→ Фрагмент текста
Смекни!
smekni.com

Нравственное совершенство (стр. 1 из 3)

Содержание

Введение

1. Нравственное совершенство

2. Духовность

3. Путь совершенствования

Заключение

Список используемой литературы


Введение

В европейских языках слово «совершенство» (лат. — завершение) содержит в себе представление о завершенности, закончен­ности, исполненности чего-то и родственно словам, в которых эти представления выражаются. Понятие «совершенство» возникает на основе идеи некоторой высшей цели или некоторого стандарта, с которым соотносятся результаты деятельности и как бы указывает на реализованность цели, помысла, стандарта или образца. В живом языке под совершенством может пониматься практическая пригодность вещи для определенных целей, достигнутость поставленной цели, совершенность замысла, полнота чего-то, высшая степень развития и, наоборот, лаконичность, простота (в которой обнаруживается гениальность), наконец, гармоничность.

1. Нравственное совершенство

В этике речь идет о совершенстве человека и о путях достижения им совершенства. Понятие совершенства получает содержатель­ную определенность через понятие нравственного идеала.

В истории этико-философской и религиозной мысли идея совершенства развивается в противопоставлении гедоническому опыту — как представление об упорядоченности и одухотворенности склонностей человека. На этом фоне можно выделить несколько контекстов перфекционистского (т.е. сориентирован­ного на совершенство, имеющего в виду совершенство) рассужде­ния.

→ Содержимое набора данных
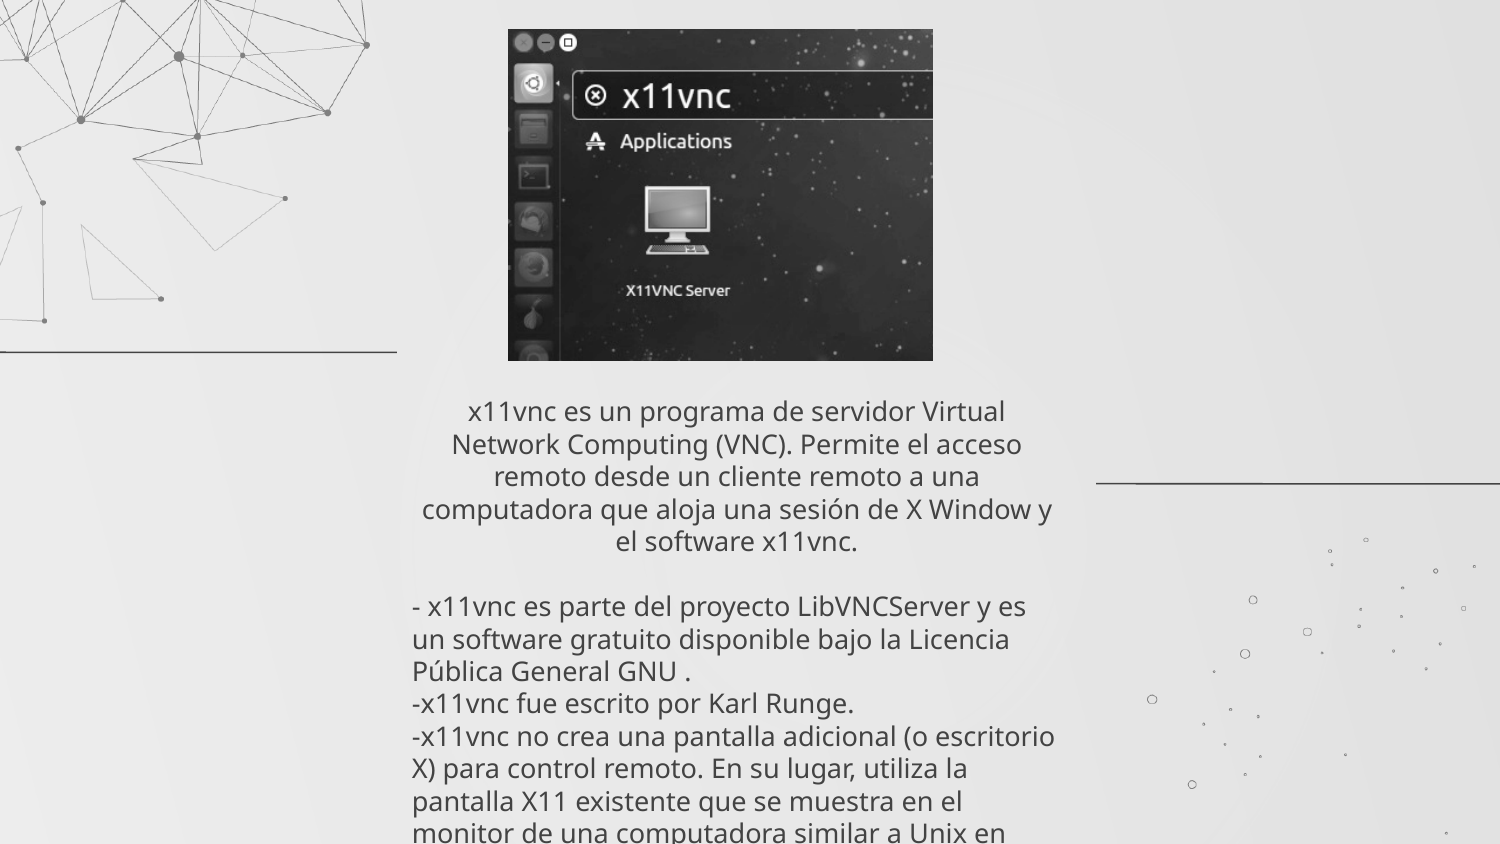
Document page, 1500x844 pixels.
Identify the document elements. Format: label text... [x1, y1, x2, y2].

→ Задание 1
Через какое понятие, по словам текста о нравственном совершенстве, понятие совершенства получает в этике содержательную определенность?
→ Задание 2
Продолжите текст о нравственном совершенстве с того места, где он обрывается.

→ Ответ 1
Через понятие нравственного идеала.

→ Ответ 2
Если попытаться выделить в этической мысли различные образы совершенства, то один из них будет связан с понятием меры. Мера здесь не должна пониматься как соразмерность, соответствие чему-то внешнему: среде, жизненным ролям личности или обсто­ятельствам. Речь идет о духовном понимании меры. Умеренность в потребностях и желаниях уже древними мудрецами и философами мыслилась как условие личной безупречности, самосовер­шенствования, приближения к идеалу. Иными словами, одно дело совершенствование в способностях, навыках и умениях и другое — нравственное совершенствование как духовное возвышение личности.

Такое понимание совершенства содержится, например, в аристотелевском учении о добродетели и добродетельной личности: совершенной является добродетельная, а значит, деятельная лич­ность, знающая надлежащую меру всему и во всем стремящаяся к достойной, разумно определенной и прекрасно-благой жизни. Аристотелевский идеал совершенной личности покоится на идее самоограничения и подчинения человеком всех своих поступков разумно избранной цели. Человеку, таким образом, в общей форме задается ориентация на идеал, на высшее благо, в аристотелевской трактовке — на подготовку себя к его практическому осуществле­нию.

Отсюда мы можем сделать важный вывод о том, что перфекционистское мышление содержит в себе два пласта взаимопересекающихся представлений: (а) совершенство как идеал и (б) совершенствование как процесс достижения идеала.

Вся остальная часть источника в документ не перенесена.